In questo modo Riva ha plasmato una realtà operaia frammentata e subalterna, negando a lungo qualsiasi legittimazione ai corpi intermedi (non solo i sindacati, ma anche Confindustria) e alle istituzioni locali. Gli esiti di tale operazione sono stati drammatici per l’intera comunità locale: un soggetto sociale che tanta parte aveva avuto nel processo di modernizzazione dei decenni precedenti veniva così relegato ai margini; Taranto perdeva uno dei pilastri su cui si era costruita la democrazia repubblicana in riva allo Jonio.
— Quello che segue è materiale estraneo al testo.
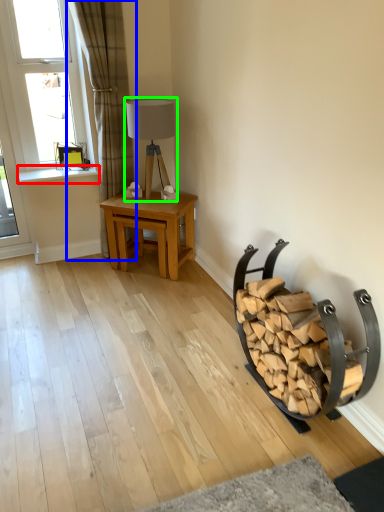
Question: Which object is positioned closest to window sill (highlighted by a red box)? Select from curtain (highlighted by a blue box) and table lamp (highlighted by a green box).

Choices:
 (A) curtain
 (B) table lamp

Answer: (A)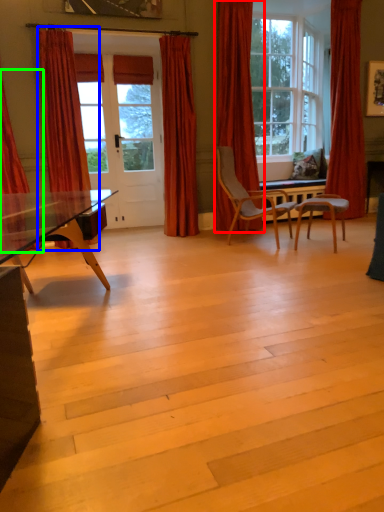
Question: Which object is the farthest from curtain (highlighted by a red box)? Choose among these: curtain (highlighted by a blue box) or curtain (highlighted by a green box).

Choices:
 (A) curtain
 (B) curtain

Answer: (B)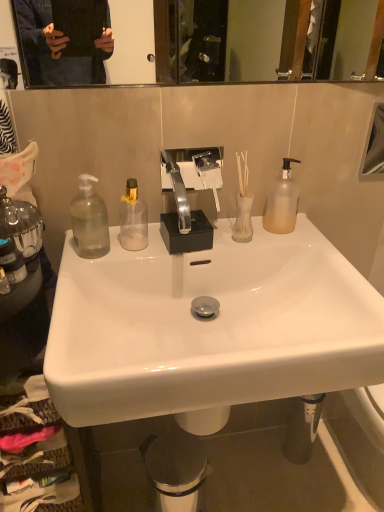
Question: Considering the relative sizes of frosted glass pump bottle at right, the first bottle from the right, and glossy glass mirror at upper right in the image provided, is frosted glass pump bottle at right, the first bottle from the right, smaller than glossy glass mirror at upper right?

Choices:
 (A) no
 (B) yes

Answer: (B)

Question: Is frosted glass pump bottle at right, the fifth bottle from the left, oriented towards glossy glass mirror at upper right?

Choices:
 (A) no
 (B) yes

Answer: (A)

Question: Is frosted glass pump bottle at right, the first bottle from the right, beside glossy glass mirror at upper right?

Choices:
 (A) yes
 (B) no

Answer: (B)

Question: From a real-world perspective, does frosted glass pump bottle at right, the fifth bottle from the left, stand above glossy glass mirror at upper right?

Choices:
 (A) no
 (B) yes

Answer: (A)

Question: Considering the relative sizes of frosted glass pump bottle at right, the first bottle from the right, and glossy glass mirror at upper right in the image provided, is frosted glass pump bottle at right, the first bottle from the right, taller than glossy glass mirror at upper right?

Choices:
 (A) yes
 (B) no

Answer: (A)

Question: Is glossy glass mirror at upper right a part of frosted glass pump bottle at right, the fifth bottle from the left?

Choices:
 (A) no
 (B) yes

Answer: (A)

Question: Is metallic trash can at lower center wider than white glossy sink at center?

Choices:
 (A) yes
 (B) no

Answer: (A)

Question: Is the position of metallic trash can at lower center less distant than that of white glossy sink at center?

Choices:
 (A) no
 (B) yes

Answer: (A)

Question: Is metallic trash can at lower center to the left of white glossy sink at center from the viewer's perspective?

Choices:
 (A) yes
 (B) no

Answer: (A)

Question: Can you confirm if metallic trash can at lower center is thinner than white glossy sink at center?

Choices:
 (A) no
 (B) yes

Answer: (A)

Question: Is metallic trash can at lower center aimed at white glossy sink at center?

Choices:
 (A) no
 (B) yes

Answer: (A)

Question: Is metallic trash can at lower center completely or partially outside of white glossy sink at center?

Choices:
 (A) no
 (B) yes

Answer: (B)

Question: Considering the relative sizes of metallic trash can at lower center and frosted glass pump bottle at right, the fifth bottle from the left, in the image provided, is metallic trash can at lower center taller than frosted glass pump bottle at right, the fifth bottle from the left,?

Choices:
 (A) yes
 (B) no

Answer: (A)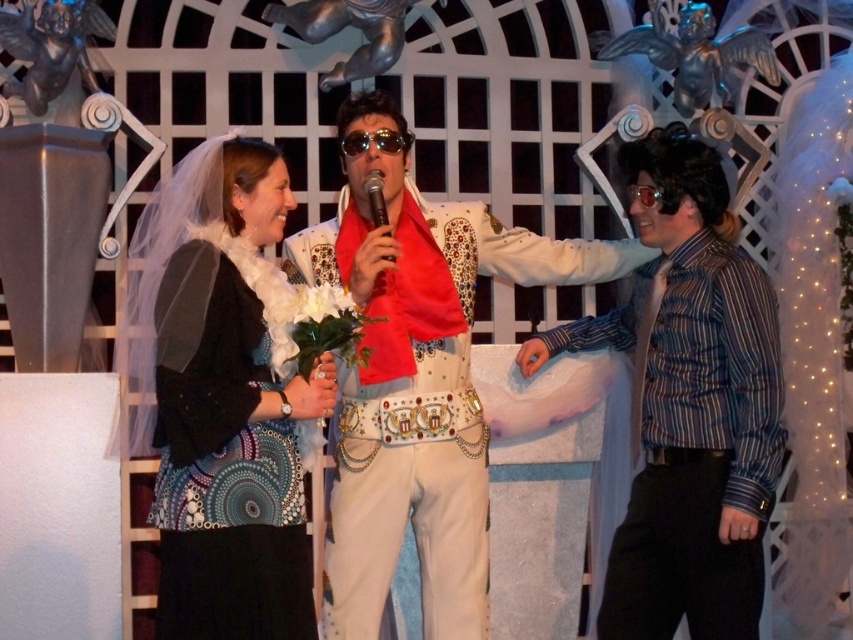
Looking at this image, you are an event planner arranging a photoshoot for a themed event. You need to position the matte black dress at center and the striped shirt at right in a way that maintains their original positions relative to each other as shown in the image. Which object should be placed lower to ensure they are arranged correctly?

The matte black dress at center should be placed lower than the striped shirt at right to maintain their original positions as shown in the image.

You are a photographer positioned in front of the stage. You need to capture a photo that includes both the matte black dress at center and the striped shirt at right. Which object will appear closer to the camera in the photo?

The matte black dress at center will appear closer to the camera in the photo because it is further to the viewer than the striped shirt at right.

Based on the photo, you are an event planner arranging a themed party. You need to place a large centerpiece on the table between the striped shirt at right and the black textured dress at center. Based on their positions, where should you place the centerpiece so it is equidistant from both?

The striped shirt at right is located below the black textured dress at center, so placing the centerpiece directly between them horizontally would ensure it is equidistant from both.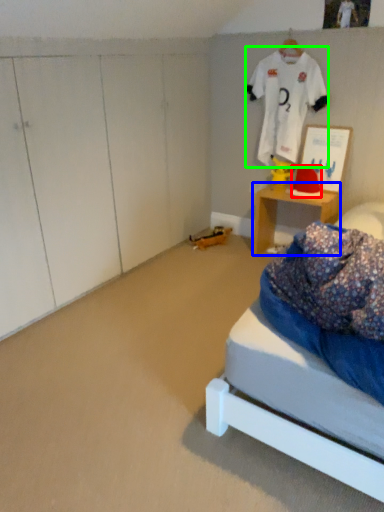
Question: Based on their relative distances, which object is farther from hat (highlighted by a red box)? Choose from desk (highlighted by a blue box) and clothing (highlighted by a green box).

Choices:
 (A) desk
 (B) clothing

Answer: (B)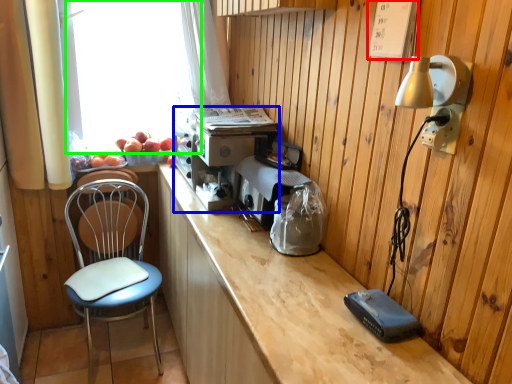
Question: Considering the real-world distances, which object is closest to panel (highlighted by a red box)? coffee machine (highlighted by a blue box) or window screen (highlighted by a green box).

Ma quel sistema di potere a metà strada fra il modello padronale delle imprese familiari (compresa quella dei Riva) e le suggestioni thatcheriane (“la società non esiste, esistono gli individui”) non avrebbe potuto reggersi in una realtà della portata e della complessità di Ilva senza un abile ricorso alla gerarchia. I livelli intermedi sono stati probabilmente quelli che hanno sofferto maggiormente il passaggio di proprietà: dirigenti, quadri e impiegati subirono un drastico ridimensionamento, dovuto anche a pesanti demansionamenti – è in questo quadro che si inscrive la vicenda della Palazzina Laf.
I nuovi capi – che il documentario pone alla pari degli operai -, coadiuvati da una capillare rete di fiduciari direttamente controllata dal vertice, sono stati per anni i fedeli esecutori degli ordini della proprietà e i dispensatori degli eventuali benefici. Intorno al loro potere si sono consolidate pratiche di comando autoritarie e dinamiche para-clientelari che hanno contribuito alla frammentazione individualistica della realtà operaia e alla gestione dissennata degli impianti. Sarebbe stato interessante indagare la crisi di questo sistema nel passaggio al controllo commissariale e interrogarsi sul tema fondamentale dell’organizzazione del lavoro – che in futuro, ci si auspica, non potrà tornare ad essere quella dei “tempi d’oro”.
Rinunciando a un’analisi critica dei rapporti interni all’ambiente di fabbrica, e anzi avallando un’improbabile reductio ad unum delle sue molteplici contraddizioni, il documentario non spinge fino in fondo le sue premesse, mancando l’occasione di offrire una lettura il più possibile articolata del mondo Ilva, e si espone a una critica fondamentale: a tratti sembra che gli autori vogliano evocare un “blocco industrialista”, incentrato su una comunità-fabbrica ideale, da contrapporre a quello “ambientalista”. Un’operazione che, di fronte alle sfide che attendono i lavoratori Ilva e la città, sarebbe quanto meno controproducente.
Un’ultimissima nota sulle immagini. Non sono un esperto, e confesso di essere molto sensibile a quello che Alessandro Portelli definisce il “sublime operaio” (cioè quel misto di terrore e ammirazione che colpisce chi si trova di fronte a grandi impianti), ma i filmati degli interni dello stabilimento mi sono sembrati favolosi: sequenze che probabilmente resteranno nella storia della documentaristica sull’industria.